Alisa: Kanye West posted the official video to "I Can Talk" on his blog. Were you taken aback?

Kevin: I thought it was a joke at first. I remember Alex sent me a text message with a link. And I looked at it, thought it was a joke for a while, and then realized it wasn't. It was mental.

Alisa: There's a great video on YouTube of kids playing along to "I Can Talk." Do you know those kids?

Kevin: It's an American family somewhere.

Alex: Every now and again we like to look ourselves up on YouTube because there's usually some funny stuff and we did it one day and this just popped up. We linked to it on all of our sites and [sent it] to everyone we knew.

Alisa: You must be handed a lot of different demos yourselves. Is it hard to absorb all of these different bands?

Alex: We always listen to them. If it were us, we liked a band's music and gave them our CD, we'd like to think that they'd listen to it.

Alex: We are very interested in finding new music. We're in a band because we love music and there's nothing like discovering a new, amazing band that you suddenly fall in love with. The great thing now is when we discover a band that we love, we can bring them on tour with us. It's brilliant.

Sam Halliday: Recently, though, someone gave me a CD and I put it in my back pocket and forgot about it for a couple of days. Remembered it, took it out to listen to it and the CD was broken in half. I'm sorry. I can't remember the name of the band, but I'm sorry.

Kevin: That was their big break, Sam.

Alisa: "Undercover Martyn" is one of the first songs I ever heard of yours. What is the back story?

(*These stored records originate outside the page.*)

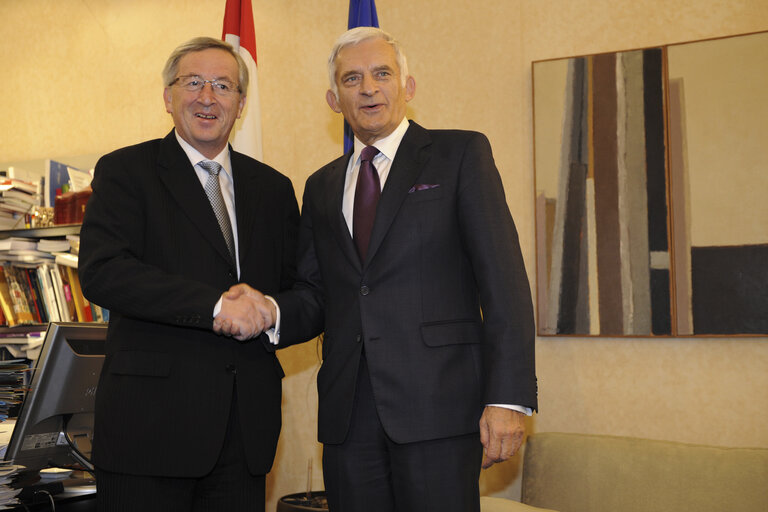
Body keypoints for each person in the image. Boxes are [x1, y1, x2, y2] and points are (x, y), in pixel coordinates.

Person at [225, 26, 537, 512]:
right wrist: (269, 310)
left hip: (439, 407)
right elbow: (316, 294)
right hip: (349, 419)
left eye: (382, 74)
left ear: (407, 87)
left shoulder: (460, 155)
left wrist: (510, 399)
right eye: (352, 79)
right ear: (334, 99)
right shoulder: (321, 186)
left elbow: (505, 282)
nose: (368, 88)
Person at [78, 36, 299, 512]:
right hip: (149, 432)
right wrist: (217, 306)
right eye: (193, 82)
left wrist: (272, 311)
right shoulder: (126, 171)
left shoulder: (274, 189)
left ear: (240, 104)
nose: (207, 97)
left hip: (244, 434)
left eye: (223, 86)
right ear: (168, 96)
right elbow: (104, 272)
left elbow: (301, 292)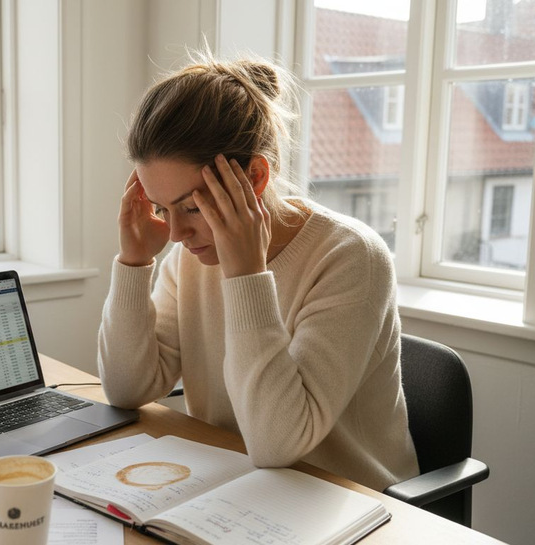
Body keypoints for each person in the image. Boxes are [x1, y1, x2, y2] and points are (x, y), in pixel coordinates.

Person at [98, 52, 420, 492]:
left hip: (347, 502)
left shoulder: (351, 257)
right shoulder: (190, 255)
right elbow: (126, 389)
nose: (175, 233)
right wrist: (134, 264)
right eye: (160, 207)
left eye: (193, 207)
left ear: (254, 176)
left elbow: (278, 444)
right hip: (236, 488)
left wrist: (246, 275)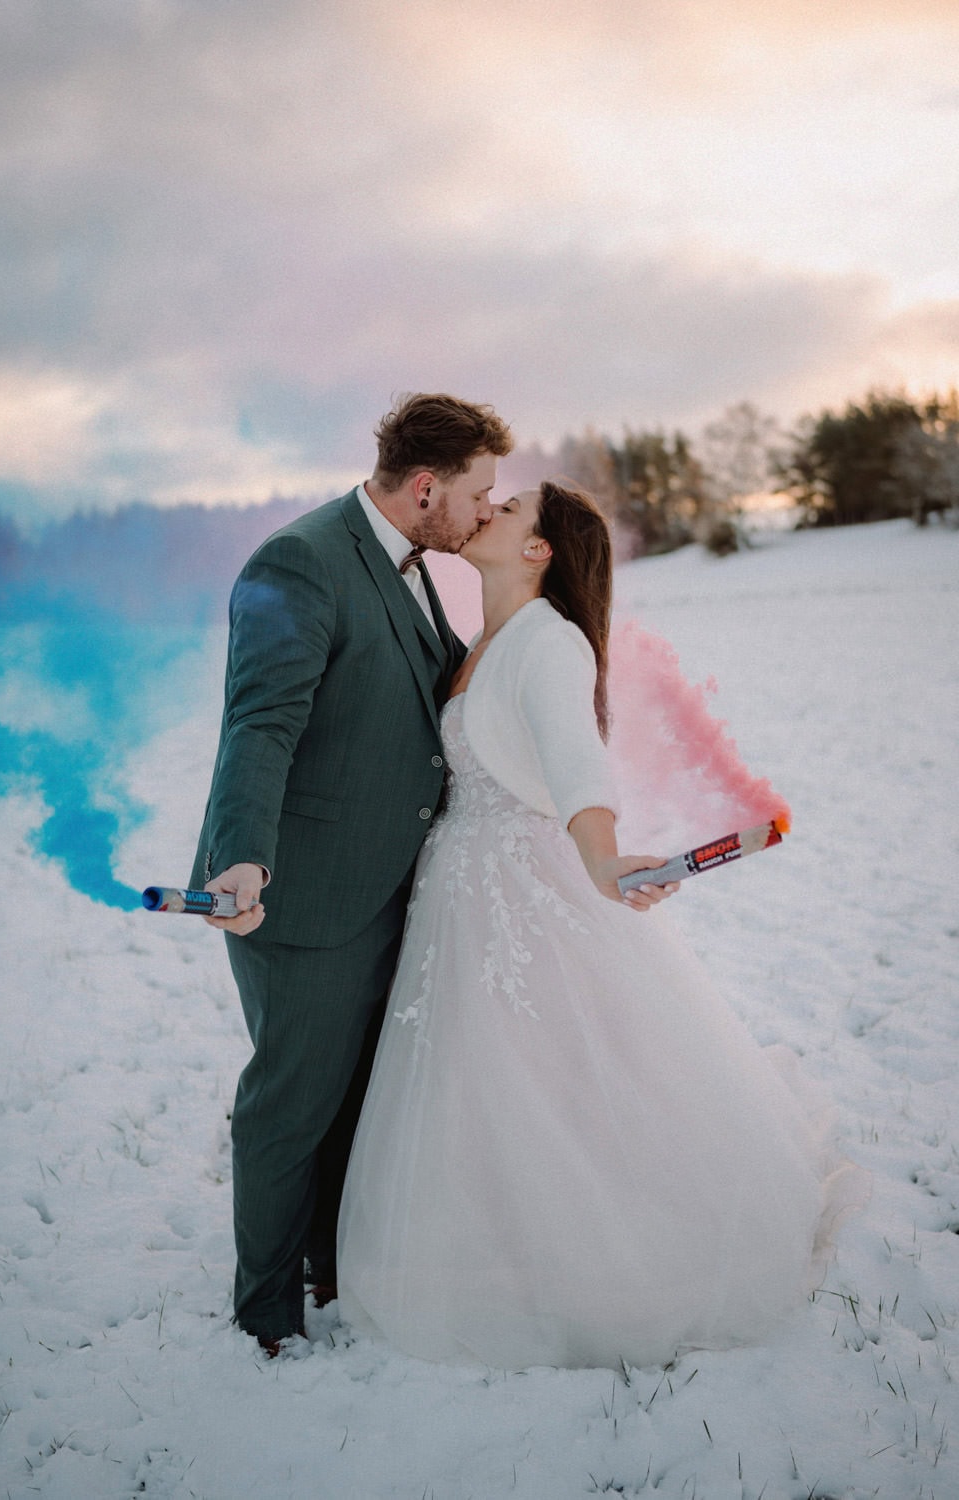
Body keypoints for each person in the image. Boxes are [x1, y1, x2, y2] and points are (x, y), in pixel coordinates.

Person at [336, 479, 863, 1372]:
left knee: (545, 1072)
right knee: (483, 1076)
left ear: (538, 549)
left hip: (516, 881)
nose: (487, 510)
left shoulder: (550, 641)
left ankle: (599, 1252)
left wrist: (601, 855)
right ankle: (499, 1241)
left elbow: (579, 765)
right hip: (461, 884)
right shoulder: (484, 638)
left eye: (508, 509)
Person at [191, 392, 514, 1355]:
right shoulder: (299, 560)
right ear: (426, 488)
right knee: (291, 1107)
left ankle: (330, 1267)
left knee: (357, 1096)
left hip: (389, 881)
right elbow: (260, 722)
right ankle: (265, 1317)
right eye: (478, 494)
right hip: (302, 890)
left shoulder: (411, 561)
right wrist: (241, 858)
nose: (486, 512)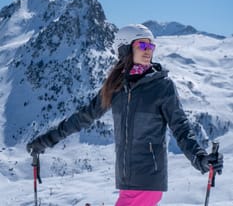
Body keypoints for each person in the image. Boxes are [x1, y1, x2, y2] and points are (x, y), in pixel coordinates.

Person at [27, 24, 223, 206]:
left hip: (147, 181)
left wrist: (200, 158)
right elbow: (83, 117)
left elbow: (181, 128)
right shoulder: (116, 87)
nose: (148, 50)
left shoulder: (162, 86)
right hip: (126, 181)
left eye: (151, 46)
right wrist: (46, 141)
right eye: (142, 44)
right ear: (125, 49)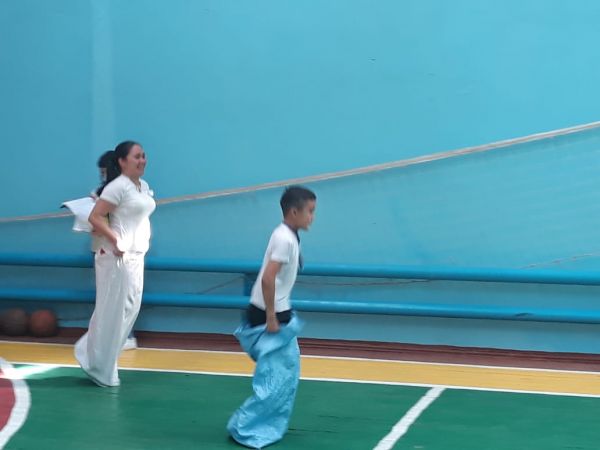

Alex: It was one of the first songs we wrote, about three years ago. I guess it represents us starting out as a band. Immediately we knew that it's what we wanted to do. That's a hard decision to make - to leave school, not go to university and be in a band - and it was a hard decision for our families as well. They were very skeptical. ["Undercover Martyn"] is a story that is not about that, but it represents it as a metaphor; convincing someone to do something, to be a bit scared doing it. It represents what we're doing.